Colonialism, he argued, reduces colonized people to silence and submission, while legitimizing itself through cultural and racial contempt. Fanon’s insights resonate with the apartheid regime in South Africa (1948–1994), which institutionalized racial domination as a political economy.

Colonial violence was both material and symbolic—destroying identities, dismantling cultures, and reshaping subjectivities. From the Americas to Africa to Asia, systematic exploitation and extermination were justified under the banner of “progress.”


4. The Continuity of Colonialism: Mbembe, Quijano, and Neo-Colonial Structures

Colonialism did not end with independence. According to Achille Mbembe (2001) and Aníbal Quijano (2000), its power structures reorganized under new forms. Quijano coined the term “coloniality of power” to describe the persistence of racial, epistemological, and economic hierarchies established during colonialism.

These hierarchies are perpetuated by institutions like the IMF and World Bank, and by former colonial powers like France, which maintains asymmetric “cooperation” with its ex-colonies. Economist Jason Hickel notes that Africa has lost over $1 trillion in illicit financial outflows since 1980—33 times more than it received in aid.

This reveals how globalization often acts as a new colonialism, where debt, austerity, and neoliberal reforms impose dependency rather than liberation.


5. Europe’s Perspective and “Africa-Plus Summits”

Modern summits such as EU–Africa, France–Africa, and China–Africa reproduce symbolic inequalities inherited from colonialism. These forums frame Africa as needing integration into “global values” of markets, security, and development—defined by the center, not the periphery.

As Portuguese sociologist Boaventura de Sousa Santos (2007) notes, such discourse ignores historical responsibility and avoids discussions of reparations, restitution of stolen heritage, or epistemic sovereignty.


6. Imperial Apologists: Kipling, Ferry, and the “Civilizing Logic”

European intellectuals legitimized empire through discourse. Rudyard Kipling’s poem “The White Man’s Burden” (1899) presented colonialism as a “sacrificial duty” toward the “savage.” Likewise, Jules Ferry declared in 1884: “The superior races have a right, because they have a duty, to civilize the inferior races.”

These justifications drew on Social Darwinism, racial science, and imperial universalism to provide ideological cover for conquest and domination.

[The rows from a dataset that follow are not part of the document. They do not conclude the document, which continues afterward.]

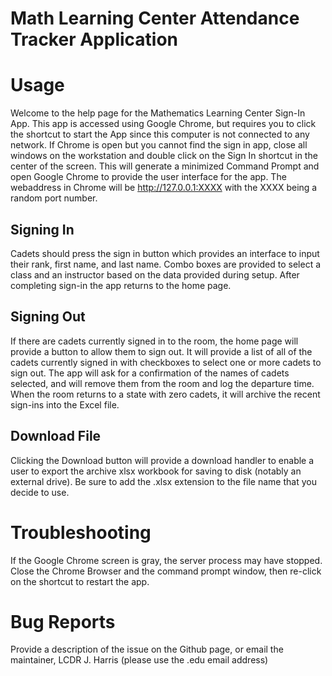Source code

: # Math Learning Center Attendance Tracker Application

Usage
=====

Welcome to the help page for the Mathematics Learning Center Sign-In App. This app is accessed using Google Chrome, but requires you to click the shortcut to start the App since this computer is not connected to any network. If Chrome is open but you cannot find the sign in app, close all windows on the workstation and double click on the Sign In shortcut in the center of the screen. This will generate a minimized Command Prompt and open Google Chrome to provide the user interface for the app. The webaddress in Chrome will be http://127.0.0.1:XXXX with the XXXX being a random port number.

Signing In
----------

Cadets should press the sign in button which provides an interface to input their rank, first name, and last name. Combo boxes are provided to select a class and an instructor based on the data provided during setup. After completing sign-in the app returns to the home page.

Signing Out
-----------

If there are cadets currently signed in to the room, the home page will provide a button to allow them to sign out. It will provide a list of all of the cadets currently signed in with checkboxes to select one or more cadets to sign out. The app will ask for a confirmation of the names of cadets selected, and will remove them from the room and log the departure time. When the room returns to a state with zero cadets, it will archive the recent sign-ins into the Excel file.

Download File
-------------

Clicking the Download button will provide a download handler to enable a user to export the archive xlsx workbook for saving to disk (notably an external drive). Be sure to add the .xlsx extension to the file name that you decide to use.

Troubleshooting
===============

If the Google Chrome screen is gray, the server process may have stopped. Close the Chrome Browser and the command prompt window, then re-click on the shortcut to restart the app.

Bug Reports
===========

Provide a description of the issue on the Github page, or email the maintainer, LCDR J. Harris (please use the .edu email address)
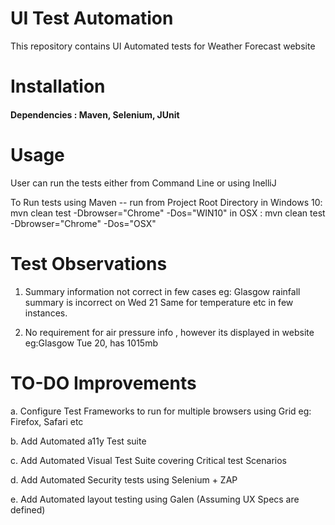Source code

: # UI Test Automation

 This repository contains UI Automated tests for Weather Forecast website


# Installation

#### Dependencies : Maven, Selenium, JUnit


# Usage

User can run the tests either from Command Line or using InelliJ

To Run tests using Maven --
run from Project Root Directory
  in Windows 10:  mvn clean test -Dbrowser="Chrome"  -Dos="WIN10"
  in OSX  : mvn clean test -Dbrowser="Chrome" -Dos="OSX"

# Test Observations

1. Summary information not correct in few cases 
         eg: Glasgow rainfall summary is incorrect on Wed 21
   Same for temperature etc in few instances.

2. No requirement for air pressure info , however its displayed in website 
        eg:Glasgow Tue 20, has 1015mb  

# TO-DO Improvements

  a. Configure Test Frameworks to run for multiple browsers using Grid  eg: Firefox, Safari etc
  
  b. Add Automated a11y Test suite
  
  c. Add Automated Visual Test Suite covering Critical test Scenarios
  
  d. Add Automated Security tests using Selenium + ZAP 
  
  e. Add Automated layout testing using Galen (Assuming UX Specs are defined)
  
 
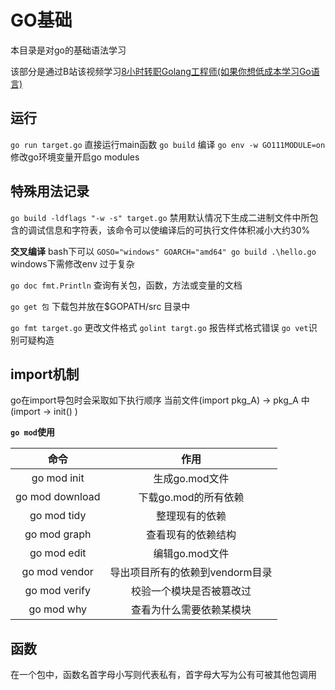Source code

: # GO基础
本目录是对go的基础语法学习

该部分是通过B站该视频学习[8小时转职Golang工程师(如果你想低成本学习Go语言)](https://www.bilibili.com/video/BV1gf4y1r79E)

## 运行
`go run target.go` 直接运行main函数
`go build` 编译
`go env -w GO111MODULE=on` 修改go环境变量开启go modules

## 特殊用法记录

`go build -ldflags "-w -s" target.go` 禁用默认情况下生成二进制文件中所包含的调试信息和字符表，该命令可以使编译后的可执行文件体积减小大约30%

**交叉编译**
bash下可以 `GOSO="windows" GOARCH="amd64" go build .\hello.go`
windows下需修改env 过于复杂

`go doc fmt.Println` 查询有关包，函数，方法或变量的文档

`go get 包` 下载包并放在$GOPATH/src 目录中

`go fmt target.go` 更改文件格式 `golint targt.go` 报告样式格式错误  `go vet`识别可疑构造


## import机制
go在import导包时会采取如下执行顺序
当前文件(import pkg_A) -> pkg_A 中(import -> init() )

**`go mod`使用**

|命令|作用|
|:-:|:-:|
|go mod init|生成go.mod文件|
|go mod download|下载go.mod的所有依赖|
|go mod tidy|整理现有的依赖|
|go mod graph|查看现有的依赖结构|
|go mod edit|编辑go.mod文件|
|go mod vendor|导出项目所有的依赖到vendorm目录|
|go mod verify|校验一个模块是否被篡改过|
|go mod why|查看为什么需要依赖某模块|


## 函数
在一个包中，函数名首字母小写则代表私有，首字母大写为公有可被其他包调用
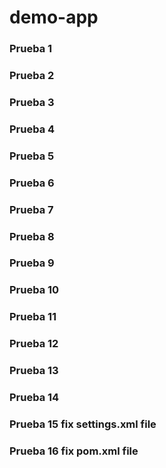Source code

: # demo-app

### Prueba 1
### Prueba 2
### Prueba 3
### Prueba 4
### Prueba 5
### Prueba 6
### Prueba 7
### Prueba 8
### Prueba 9
### Prueba 10
### Prueba 11
### Prueba 12
### Prueba 13
### Prueba 14
### Prueba 15 fix settings.xml file
### Prueba 16 fix pom.xml file

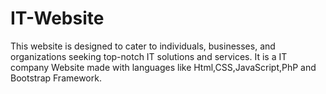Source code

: # IT-Website
This website is designed to cater to individuals, businesses, and organizations seeking top-notch IT solutions and services.
It is a IT company Website made with languages like Html,CSS,JavaScript,PhP and Bootstrap Framework.
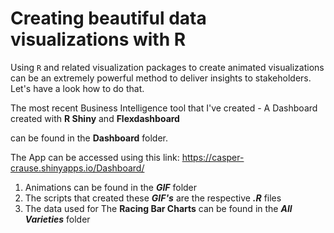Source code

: # Creating beautiful data visualizations with R
Using `R` and related visualization packages to create animated visualizations can be an extremely powerful method to deliver insights to stakeholders. Let's have a look how to do that.

The most recent Business Intelligence tool that I've created - A Dashboard created with __R Shiny__ and __Flexdashboard__

can be found in the __Dashboard__ folder.

The App can be accessed using this link:
https://casper-crause.shinyapps.io/Dashboard/

1. Animations can be found in the ___GIF___ folder
2. The scripts that created these ___GIF's___ are the respective ___.R___ files
3. The data used for The __Racing Bar Charts__ can be found in the ___All Varieties___ folder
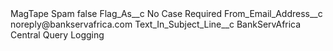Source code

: <?xml version="1.0" encoding="UTF-8"?>
<CustomMetadata xmlns="http://soap.sforce.com/2006/04/metadata" xmlns:xsi="http://www.w3.org/2001/XMLSchema-instance" xmlns:xsd="http://www.w3.org/2001/XMLSchema">
    <label>MagTape Spam</label>
    <protected>false</protected>
    <values>
        <field>Flag_As__c</field>
        <value xsi:type="xsd:string">No Case Required</value>
    </values>
    <values>
        <field>From_Email_Address__c</field>
        <value xsi:type="xsd:string">noreply@bankservafrica.com</value>
    </values>
    <values>
        <field>Text_In_Subject_Line__c</field>
        <value xsi:type="xsd:string">BankServAfrica Central Query Logging</value>
    </values>
</CustomMetadata>
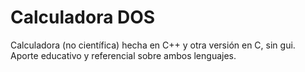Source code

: # Calculadora DOS
Calculadora (no científica) hecha en C++ y otra versión en C, sin gui.
Aporte educativo y referencial sobre ambos lenguajes.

7. Historical Data on Colonial Genocide

The rhetoric of “civilization” translated into catastrophic demographic outcomes:

7.1 The Transatlantic Slave Trade

  • Between the 16th and 19th centuries, 12.5 million Africans were shipped across the Atlantic.

  • Around 1.8 million died during the Middle Passage.

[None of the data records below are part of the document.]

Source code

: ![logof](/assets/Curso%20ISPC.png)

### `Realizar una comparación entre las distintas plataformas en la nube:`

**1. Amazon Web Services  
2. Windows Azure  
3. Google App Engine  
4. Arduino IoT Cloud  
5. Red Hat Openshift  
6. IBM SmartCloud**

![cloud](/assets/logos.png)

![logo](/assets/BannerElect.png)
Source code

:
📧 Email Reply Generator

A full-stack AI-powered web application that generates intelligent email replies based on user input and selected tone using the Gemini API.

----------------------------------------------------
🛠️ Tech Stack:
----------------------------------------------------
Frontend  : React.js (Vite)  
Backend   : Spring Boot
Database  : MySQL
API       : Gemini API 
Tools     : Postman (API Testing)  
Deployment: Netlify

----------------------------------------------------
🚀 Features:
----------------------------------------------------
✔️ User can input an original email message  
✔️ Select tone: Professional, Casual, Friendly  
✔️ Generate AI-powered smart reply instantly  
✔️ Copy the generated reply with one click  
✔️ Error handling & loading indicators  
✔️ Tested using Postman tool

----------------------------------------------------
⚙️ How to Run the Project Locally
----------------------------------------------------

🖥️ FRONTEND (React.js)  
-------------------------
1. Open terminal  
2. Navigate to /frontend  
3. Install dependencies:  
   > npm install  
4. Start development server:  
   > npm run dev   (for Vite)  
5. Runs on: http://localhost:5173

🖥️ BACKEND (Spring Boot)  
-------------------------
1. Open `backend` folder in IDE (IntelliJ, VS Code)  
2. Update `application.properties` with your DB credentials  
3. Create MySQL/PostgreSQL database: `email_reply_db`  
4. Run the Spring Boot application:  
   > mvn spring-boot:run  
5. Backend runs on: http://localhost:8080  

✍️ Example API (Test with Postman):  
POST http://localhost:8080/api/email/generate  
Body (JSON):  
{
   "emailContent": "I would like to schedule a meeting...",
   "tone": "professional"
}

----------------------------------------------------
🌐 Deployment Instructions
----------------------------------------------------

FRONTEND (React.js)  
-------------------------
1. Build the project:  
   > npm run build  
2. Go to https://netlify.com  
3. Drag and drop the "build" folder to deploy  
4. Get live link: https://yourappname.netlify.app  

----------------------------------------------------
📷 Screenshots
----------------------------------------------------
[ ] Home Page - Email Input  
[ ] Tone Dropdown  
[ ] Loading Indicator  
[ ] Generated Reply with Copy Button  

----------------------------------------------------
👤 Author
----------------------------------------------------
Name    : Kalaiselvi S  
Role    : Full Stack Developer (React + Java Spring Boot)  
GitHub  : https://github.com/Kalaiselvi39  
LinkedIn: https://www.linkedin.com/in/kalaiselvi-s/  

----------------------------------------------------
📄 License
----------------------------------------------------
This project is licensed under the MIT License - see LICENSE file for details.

  • Destinations included Brazil (4.9 million), the Caribbean (4.5 million), and North America (388,000).

7.2 The Genocide of Indigenous Peoples in the Americas

  • Indigenous populations declined from 70–100 million in 1492 to 5–10 million by the 19th century.

  • Examples: the Trail of Tears (1830s), with over 60,000 forced relocations, and the Wounded Knee Massacre (1890), where 300 Lakota Sioux were killed.

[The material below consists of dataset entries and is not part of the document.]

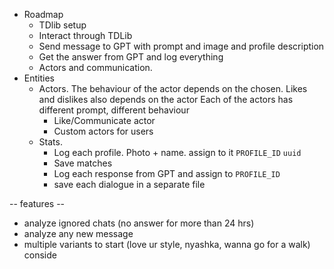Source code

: - Roadmap
    - TDlib setup
    - Interact through TDLib
    - Send message to GPT with prompt and image and profile description
    - Get the answer from GPT and log everything
    - Actors and communication.
- Entities
    - Actors. The behaviour of the actor depends on the chosen.
      Likes and dislikes also depends on the actor
      Each of the actors has different prompt, different behaviour
      - Like/Communicate actor
      - Custom actors for users
    - Stats.
        - Log each profile. Photo + name. assign to it `PROFILE_ID`  `uuid`
        - Save matches
        - Log each response from GPT and assign to `PROFILE_ID`
        - save each dialogue in a separate file

-- features --
- analyze ignored chats (no answer for more than 24 hrs)
- analyze any new message
- multiple variants to start (love ur style, nyashka, wanna go for a walk) conside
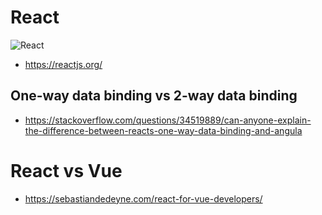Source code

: # React

![React](https://upload.wikimedia.org/wikipedia/commons/thumb/a/a7/React-icon.svg/1200px-React-icon.svg.png)

* https://reactjs.org/

## One-way data binding vs 2-way data binding
* https://stackoverflow.com/questions/34519889/can-anyone-explain-the-difference-between-reacts-one-way-data-binding-and-angula

# React vs Vue

* https://sebastiandedeyne.com/react-for-vue-developers/
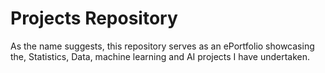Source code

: # Projects Repository

As the name suggests, this repository serves as an ePortfolio showcasing the, Statistics, Data, machine learning and AI projects I have undertaken.
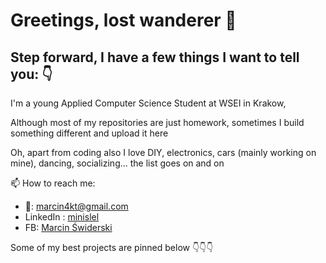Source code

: 
# Greetings, lost wanderer 👋
## Step forward, I have a few things I want to tell you: 👇


I'm a young Applied Computer Science Student at WSEI in Krakow,

Although most of my repositories are just homework, sometimes I build something different and upload it here

Oh, apart from coding also I love DIY, electronics, cars (mainly working on mine), dancing, socializing... the list goes on and on

📫 How to reach me:
- 📩: marcin4kt@gmail.com
- LinkedIn : [minislel](https://www.linkedin.com/in/minislel/)
- FB: [Marcin Świderski](https://www.facebook.com/minislel)




Some of my best projects are pinned below 👇👇👇



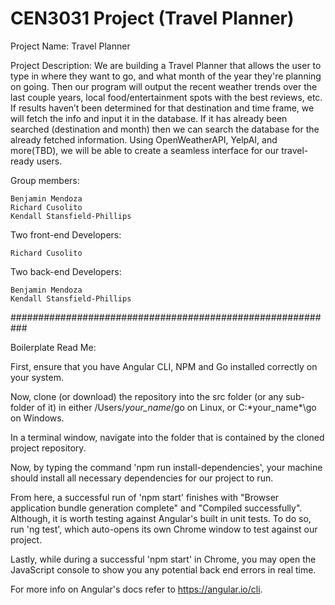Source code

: # CEN3031 Project (Travel Planner)

Project Name: Travel Planner

Project Description: We are building a Travel Planner that allows the user to type in where they want to go, and what month of the year they're planning on going. Then our program will output the recent weather trends over the last couple years, local food/entertainment spots with the best reviews, etc. If results haven’t been determined for that destination and time frame, we will fetch the info and input it in the database. If it has already been searched (destination and month) then we can search the database for the already fetched information. Using OpenWeatherAPI, YelpAI, and more(TBD), we will be able to create a seamless interface for our travel-ready users.

Group members:

    Benjamin Mendoza
    Richard Cusolito
    Kendall Stansfield-Phillips

Two front-end Developers:

    Richard Cusolito

Two back-end Developers:

    Benjamin Mendoza
    Kendall Stansfield-Phillips


###########################################################

Boilerplate Read Me:

First, ensure that you have Angular CLI, NPM and Go installed correctly on your system.

Now, clone (or download) the repository into the src folder (or any sub-folder of it) in either /Users/*your_name*/go on Linux, or C:\*your_name*\go on Windows.

In a terminal window, navigate into the folder that is contained by the cloned project repository.

Now, by typing the command 'npm run install-dependencies', your machine should install all necessary dependencies for our project to run.

From here, a successful run of 'npm start' finishes with "Browser application bundle generation complete" and "Compiled successfully". Although, it is worth testing against Angular's built in unit tests. To do so, run 'ng test', which auto-opens its own Chrome window to test against our project.

Lastly, while during a successful 'npm start' in Chrome, you may open the JavaScript console to show you any potential back end errors in real time.

For more info on Angular's docs refer to https://angular.io/cli.
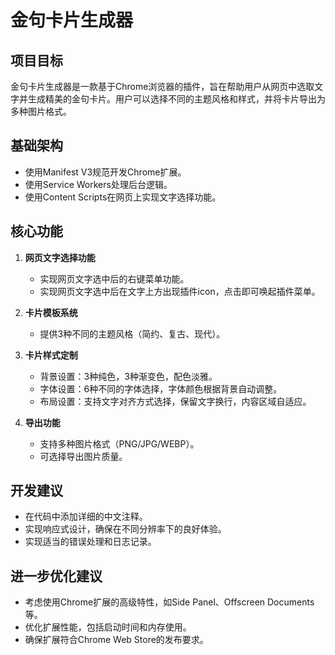 # 金句卡片生成器

## 项目目标
金句卡片生成器是一款基于Chrome浏览器的插件，旨在帮助用户从网页中选取文字并生成精美的金句卡片。用户可以选择不同的主题风格和样式，并将卡片导出为多种图片格式。

## 基础架构
- 使用Manifest V3规范开发Chrome扩展。
- 使用Service Workers处理后台逻辑。
- 使用Content Scripts在网页上实现文字选择功能。

## 核心功能
1. **网页文字选择功能**
   - 实现网页文字选中后的右键菜单功能。
   - 实现网页文字选中后在文字上方出现插件icon，点击即可唤起插件菜单。

2. **卡片模板系统**
   - 提供3种不同的主题风格（简约、复古、现代）。

3. **卡片样式定制**
   - 背景设置：3种纯色，3种渐变色，配色淡雅。
   - 字体设置：6种不同的字体选择，字体颜色根据背景自动调整。
   - 布局设置：支持文字对齐方式选择，保留文字换行，内容区域自适应。

4. **导出功能**
   - 支持多种图片格式（PNG/JPG/WEBP）。
   - 可选择导出图片质量。

## 开发建议
- 在代码中添加详细的中文注释。
- 实现响应式设计，确保在不同分辨率下的良好体验。
- 实现适当的错误处理和日志记录。

## 进一步优化建议
- 考虑使用Chrome扩展的高级特性，如Side Panel、Offscreen Documents等。
- 优化扩展性能，包括启动时间和内存使用。
- 确保扩展符合Chrome Web Store的发布要求。 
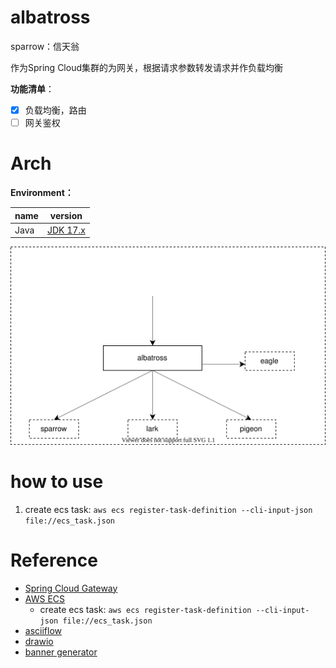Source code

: # albatross
sparrow：信天翁

作为Spring Cloud集群的为网关，根据请求参数转发请求并作负载均衡

**功能清单**：

- [X] 负载均衡，路由
- [ ] 网关鉴权

# Arch
**Environment：**

| name   | version                                                        |
|--------|----------------------------------------------------------------|
| Java   | [JDK 17.x](https://www.oracle.com/java/technologies/downloads) |           |

![网关地图](../doc/albatross_arch.svg)

# how to use
1. create ecs task: `aws ecs register-task-definition --cli-input-json file://ecs_task.json`

# Reference
- [Spring Cloud Gateway](https://spring.io/projects/spring-cloud-gateway)
- [AWS ECS](https://docs.aws.amazon.com/ecs/index.html)
  - create ecs task: `aws ecs register-task-definition --cli-input-json file://ecs_task.json` 
- [asciiflow](https://asciiflow.cn/)
- [drawio](https://app.diagrams.net/)
- [banner generator](https://patorjk.com/software/taag/)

7.3 Portuguese Colonial Wars (1961–1974)

  • Approximately 50,000 soldiers killed, plus countless civilian deaths in Angola and Mozambique.

  • Forced labor in Angola caused mortality rates of up to 40% in some regions.

7.4 The Indian Subcontinent

  • Amritsar Massacre (1919): British troops killed over 1,000 civilians.

  • Bengal Famine (1943): 3–4 million deaths due to British policies under Winston Churchill. Food exports continued even during famine; Churchill dismissed Indian suffering, remarking, “Indians breed like rabbits.”

Scholars such as Madhusree Mukerjee (Churchill’s Secret War, 2010) and Amartya Sen (Poverty and Famines, 1981) demonstrate that this was not a natural disaster but a deliberate, avoidable catastrophe.


Conclusion

Colonialism should not be seen as an unfortunate deviation from history but as a structural foundation of Western modernity—built on genocide, slavery, and exploitation.

Its legacy persists in global inequalities, cultural domination, and epistemic subjugation. To recognize colonialism as the greatest genocide in human history is not political exaggeration but a necessary act of historical justice and a foundation for genuine postcolonial thought.